Using PDFxStream in Multiple-CPU, Multithreaded Environments

Web Application Environments

All webapp deployment environments provide various mechanisms for throttling how many concurrent processes are active, and many of those mechanisms are completely automated. This has the wonderful effect of ensuring that your deployment environments' CPU resources will always be utilized maximally. Because of this, in most circumstances, you can use PDFxStream freely, without regard for how many CPUs are present, and what their load is.
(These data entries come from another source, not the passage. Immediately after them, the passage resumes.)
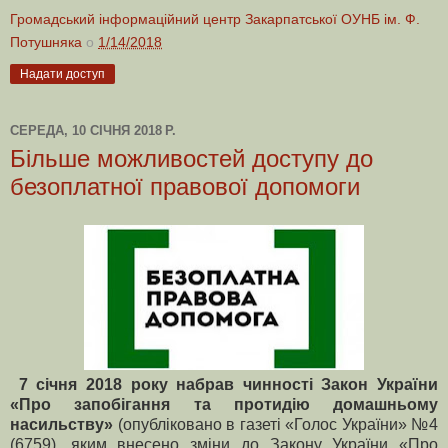
Громадський інформаційний центр Закарпатської ОУНБ ім. Ф.
Потушняка
о
1/14/2018
Надати доступ
СЕРЕДА, 10 СІЧНЯ 2018 Р.
Більше можливостей доступу до
безоплатної правової допомоги
7 січня 2018 року набрав чинності Закон України
«Про запобігання та протидію домашньому
насильству»
(опубліковано в газеті «Голос України» №4
(6759), яким внесено зміни до Закону України «Про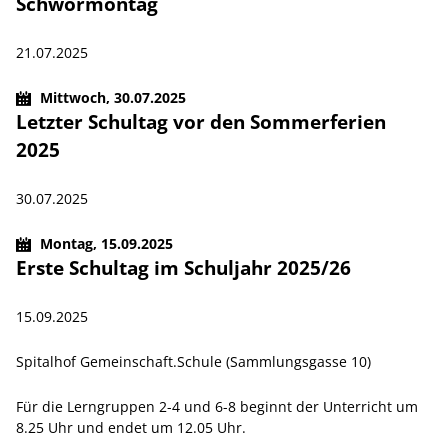
Schwörmontag
21.07.2025
Mittwoch,
30.07.2025
Letzter Schultag vor den Sommerferien
2025
30.07.2025
Montag,
15.09.2025
Erste Schultag im Schuljahr 2025/26
15.09.2025
Spitalhof Gemeinschaft.Schule (Sammlungsgasse 10)
Für die Lerngruppen 2-4 und 6-8 beginnt der Unterricht um
8.25 Uhr und endet um 12.05 Uhr.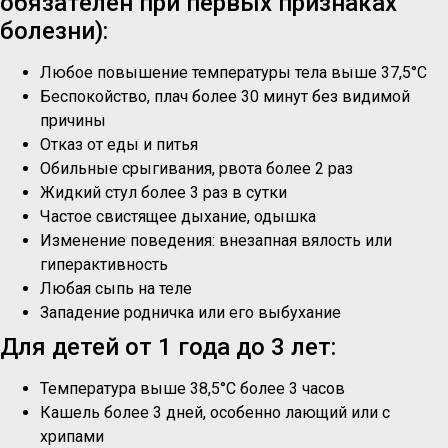
обязателен при первых признаках
болезни):
Любое повышение температуры тела выше 37,5°C
Беспокойство, плач более 30 минут без видимой
причины
Отказ от еды и питья
Обильные срыгивания, рвота более 2 раз
Жидкий стул более 3 раз в сутки
Частое свистящее дыхание, одышка
Изменение поведения: внезапная вялость или
гиперактивность
Любая сыпь на теле
Западение родничка или его выбухание
Для детей от 1 года до 3 лет:
Температура выше 38,5°C более 3 часов
Кашель более 3 дней, особенно лающий или с
хрипами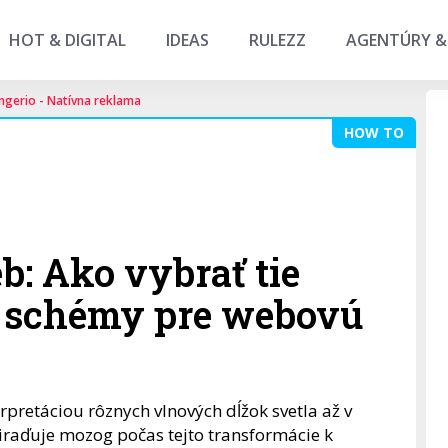
HOT & DIGITAL
IDEAS
RULEZZ
AGENTÚRY &
ngerio - Natívna reklama
HOW TO
b: Ako vybrať tie
é schémy pre webovú
erpretáciou rôznych vlnových dĺžok svetla až v
raďuje mozog počas tejto transformácie k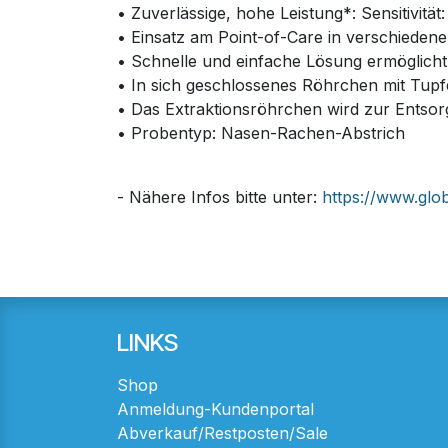
• Zuverlässige, hohe Leistung*: Sensitivitä
• Einsatz am Point-of-Care in verschieden
• Schnelle und einfache Lösung ermöglich
• In sich geschlossenes Röhrchen mit Tupf
• Das Extraktionsröhrchen wird zur Entsor
• Probentyp: Nasen-Rachen-Abstrich
- Nähere Infos bitte unter:
https://www.glob
LINKS
Shop
Anmeldung-Kundenportal
Abverkauf/Restposten/Sale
For example, consider a Java servlet that accepts an upload of a PDF document, and persists the document and its text content to a database for indexing and summarization later. Thanks to the automatic resource (CPU) management provided by most Java application servers, that servlet can be written quite simply:

// proper exception handling and package imports not included for brevity
public void doPost (HttpServletRequest req, HttpServletResponse resp) {
    // [ ... obtain upload data from request ... ]
    byte[] pdfData = getUploadData(req);
 
    // [ ... use PDFxStream to extract PDF text ... ]
    Document pdf = PDF.open(pdfData);
    StringWriter pdfText = new StringWriter(1024);
    stream.pipe(new OutputTarget(pdfText));
    stream.close();
     
    // [ ... store PDF document and its text in database ... ]
    persistToDatabase(pdfData, pdfText);
 
    // [ ... redirect to view ... ]
}

It should be noted that it is almost always a bad idea to manually create new threads within the context of a managed deployment environment like a Java servlet container. Such environments provide significant resources dedicated to managing threads and processes; by creating your own threads in an attempt to fully utilize all of the CPUs in a deployment environment, you may end up inadvertently compromising the overall performance of your web application.

Standalone Applications

When building a standalone application, you typically need to manage concurrent processes without the benefit of the types of frameworks provided by web application servers. To do this, one should become familiar with the details of threading in your preferred environment (Java/JVM, or the .NET CLR) to ensure consistent application performance and maximal CPU utilization.

Good starting points for learning how to manage threads efficiently include:

Regardless of which thread-management library or approach your team uses, there is one overarching guideline that should be adhered to in order to ensure that all of your deployment environment's CPU resources are being fully utilized: for each available CPU, ensure that at least one thread is running that is using PDFxStream. Of course, this guideline is no replacement for proper application tuning, but it will get you off the ground and avoid wasting available resources.